:: Problem statement ::
Your job with the data below: print everything from the line that holds "Πολιτική Cookies ή" down to the line that holds "Δημιουργία προφίλ για", ends included, exactly, and nothing else.

[Dataset records]

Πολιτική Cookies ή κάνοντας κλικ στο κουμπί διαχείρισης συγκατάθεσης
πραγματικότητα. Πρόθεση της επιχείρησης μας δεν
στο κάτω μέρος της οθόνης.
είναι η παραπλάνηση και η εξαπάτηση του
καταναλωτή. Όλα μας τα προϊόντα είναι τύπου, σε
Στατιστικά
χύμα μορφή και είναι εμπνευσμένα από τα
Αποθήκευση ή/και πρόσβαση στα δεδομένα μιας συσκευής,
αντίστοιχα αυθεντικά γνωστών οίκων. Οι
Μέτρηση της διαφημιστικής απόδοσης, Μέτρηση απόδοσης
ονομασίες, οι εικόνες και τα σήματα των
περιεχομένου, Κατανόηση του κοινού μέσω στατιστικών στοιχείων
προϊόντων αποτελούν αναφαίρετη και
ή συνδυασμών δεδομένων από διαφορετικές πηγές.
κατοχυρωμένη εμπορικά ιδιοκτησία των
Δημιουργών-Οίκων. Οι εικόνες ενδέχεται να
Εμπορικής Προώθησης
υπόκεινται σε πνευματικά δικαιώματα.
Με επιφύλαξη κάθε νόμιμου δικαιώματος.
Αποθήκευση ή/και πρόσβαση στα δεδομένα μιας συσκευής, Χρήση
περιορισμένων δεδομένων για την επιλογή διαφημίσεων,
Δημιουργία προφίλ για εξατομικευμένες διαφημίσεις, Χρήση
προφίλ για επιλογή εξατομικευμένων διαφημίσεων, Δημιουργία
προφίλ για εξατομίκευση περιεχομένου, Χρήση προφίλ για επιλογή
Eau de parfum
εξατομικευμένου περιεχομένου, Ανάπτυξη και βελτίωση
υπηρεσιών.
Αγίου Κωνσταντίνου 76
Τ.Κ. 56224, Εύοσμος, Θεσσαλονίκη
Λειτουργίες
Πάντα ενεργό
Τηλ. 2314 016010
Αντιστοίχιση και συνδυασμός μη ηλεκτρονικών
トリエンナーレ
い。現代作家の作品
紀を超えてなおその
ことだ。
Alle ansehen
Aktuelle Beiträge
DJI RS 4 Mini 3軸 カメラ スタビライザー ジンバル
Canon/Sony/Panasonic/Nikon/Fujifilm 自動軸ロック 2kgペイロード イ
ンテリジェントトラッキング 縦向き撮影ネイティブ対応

[/Dataset records]
[Dataset records]

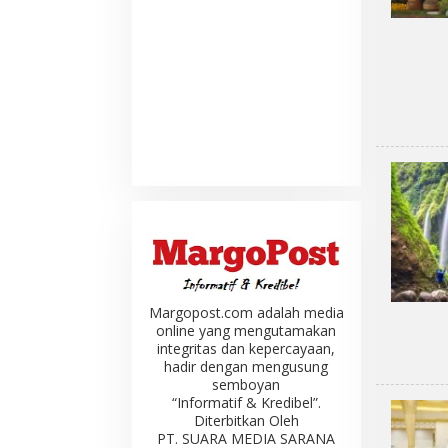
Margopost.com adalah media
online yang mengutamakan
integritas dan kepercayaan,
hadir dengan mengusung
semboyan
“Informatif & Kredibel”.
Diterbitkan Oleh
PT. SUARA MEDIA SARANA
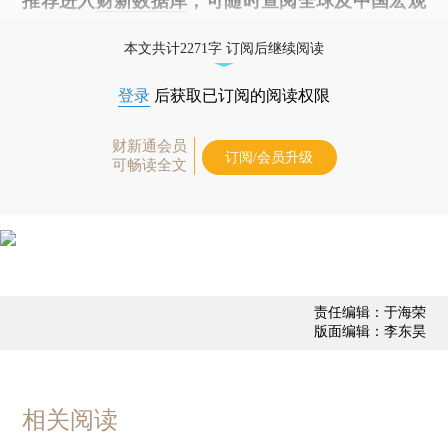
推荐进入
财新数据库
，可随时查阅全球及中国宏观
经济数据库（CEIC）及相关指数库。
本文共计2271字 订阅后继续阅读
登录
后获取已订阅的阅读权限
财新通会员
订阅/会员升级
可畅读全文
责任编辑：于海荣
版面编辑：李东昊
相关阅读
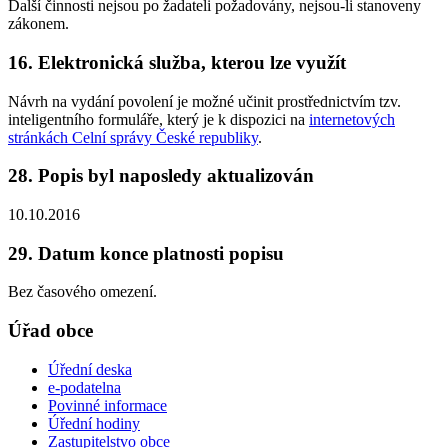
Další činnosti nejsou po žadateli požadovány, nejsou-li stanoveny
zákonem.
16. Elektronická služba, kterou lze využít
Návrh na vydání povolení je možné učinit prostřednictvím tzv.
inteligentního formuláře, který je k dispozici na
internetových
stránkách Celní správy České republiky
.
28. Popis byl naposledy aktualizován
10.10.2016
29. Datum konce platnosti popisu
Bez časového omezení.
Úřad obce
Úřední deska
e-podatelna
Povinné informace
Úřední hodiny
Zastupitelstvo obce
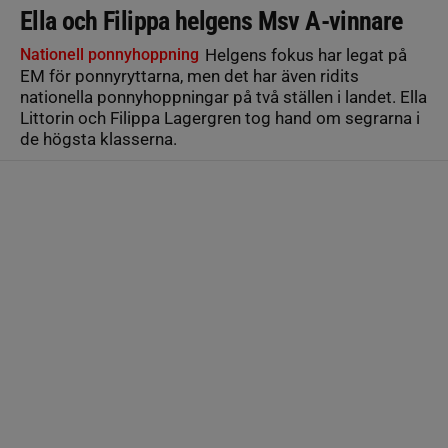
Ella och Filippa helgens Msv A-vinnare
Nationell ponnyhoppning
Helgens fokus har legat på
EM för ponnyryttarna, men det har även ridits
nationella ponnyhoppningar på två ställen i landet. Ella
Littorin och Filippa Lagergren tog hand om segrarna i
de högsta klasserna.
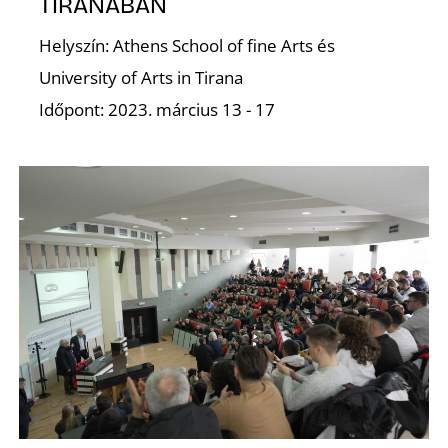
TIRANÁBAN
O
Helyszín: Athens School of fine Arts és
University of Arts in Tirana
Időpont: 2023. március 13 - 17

[/Dataset records]
[Dataset records]

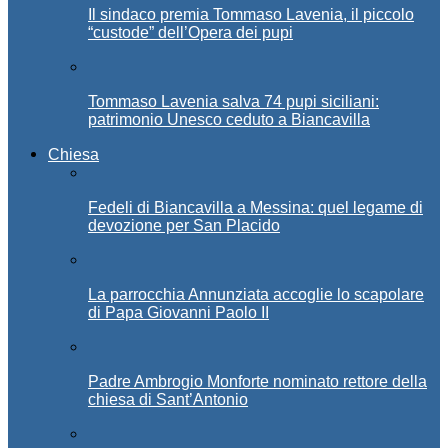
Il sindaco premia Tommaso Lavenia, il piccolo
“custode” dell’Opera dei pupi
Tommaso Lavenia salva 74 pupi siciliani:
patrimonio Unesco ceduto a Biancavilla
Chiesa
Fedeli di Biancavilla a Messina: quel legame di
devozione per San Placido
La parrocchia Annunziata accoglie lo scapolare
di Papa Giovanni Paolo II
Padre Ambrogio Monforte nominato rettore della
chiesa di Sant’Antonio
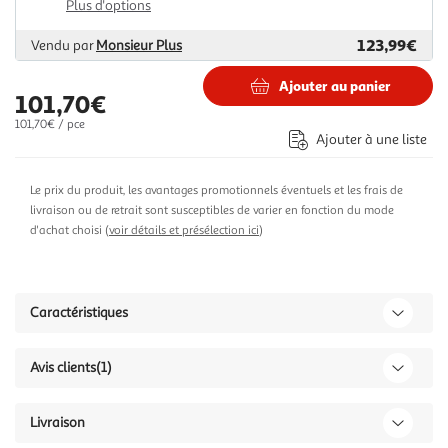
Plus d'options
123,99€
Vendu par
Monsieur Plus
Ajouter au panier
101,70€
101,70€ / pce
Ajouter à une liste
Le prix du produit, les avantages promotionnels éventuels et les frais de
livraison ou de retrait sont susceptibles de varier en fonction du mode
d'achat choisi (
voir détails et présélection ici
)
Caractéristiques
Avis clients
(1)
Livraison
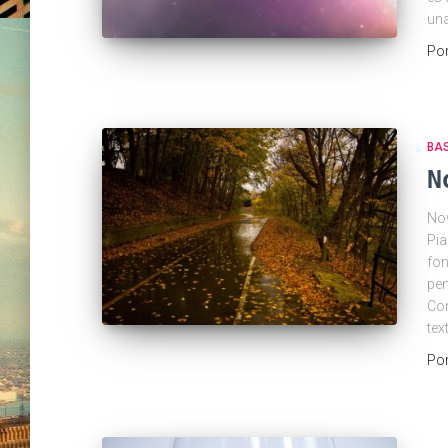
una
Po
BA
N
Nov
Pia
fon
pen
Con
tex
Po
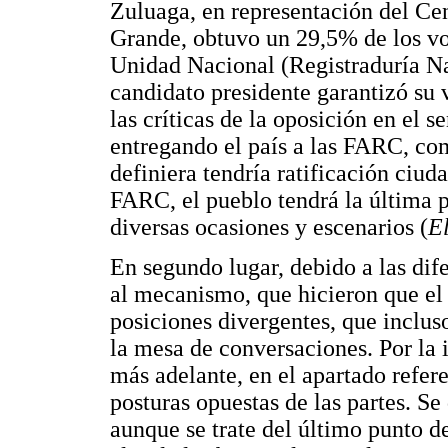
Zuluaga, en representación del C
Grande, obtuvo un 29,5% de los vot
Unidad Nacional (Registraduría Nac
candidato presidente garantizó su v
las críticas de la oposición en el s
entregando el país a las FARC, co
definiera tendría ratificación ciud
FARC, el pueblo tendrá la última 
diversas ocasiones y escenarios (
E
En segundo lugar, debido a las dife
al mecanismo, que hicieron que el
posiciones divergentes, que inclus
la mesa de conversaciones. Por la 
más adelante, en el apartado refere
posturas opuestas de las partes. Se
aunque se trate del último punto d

[/Dataset records]

:: Reply ::
Πολιτική Cookies ή κάνοντας κλικ στο κουμπί διαχείρισης συγκατάθεσης
πραγματικότητα. Πρόθεση της επιχείρησης μας δεν
στο κάτω μέρος της οθόνης.
είναι η παραπλάνηση και η εξαπάτηση του
καταναλωτή. Όλα μας τα προϊόντα είναι τύπου, σε
Στατιστικά
χύμα μορφή και είναι εμπνευσμένα από τα
Αποθήκευση ή/και πρόσβαση στα δεδομένα μιας συσκευής,
αντίστοιχα αυθεντικά γνωστών οίκων. Οι
Μέτρηση της διαφημιστικής απόδοσης, Μέτρηση απόδοσης
ονομασίες, οι εικόνες και τα σήματα των
περιεχομένου, Κατανόηση του κοινού μέσω στατιστικών στοιχείων
προϊόντων αποτελούν αναφαίρετη και
ή συνδυασμών δεδομένων από διαφορετικές πηγές.
κατοχυρωμένη εμπορικά ιδιοκτησία των
Δημιουργών-Οίκων. Οι εικόνες ενδέχεται να
Εμπορικής Προώθησης
υπόκεινται σε πνευματικά δικαιώματα.
Με επιφύλαξη κάθε νόμιμου δικαιώματος.
Αποθήκευση ή/και πρόσβαση στα δεδομένα μιας συσκευής, Χρήση
περιορισμένων δεδομένων για την επιλογή διαφημίσεων,
Δημιουργία προφίλ για εξατομικευμένες διαφημίσεις, Χρήση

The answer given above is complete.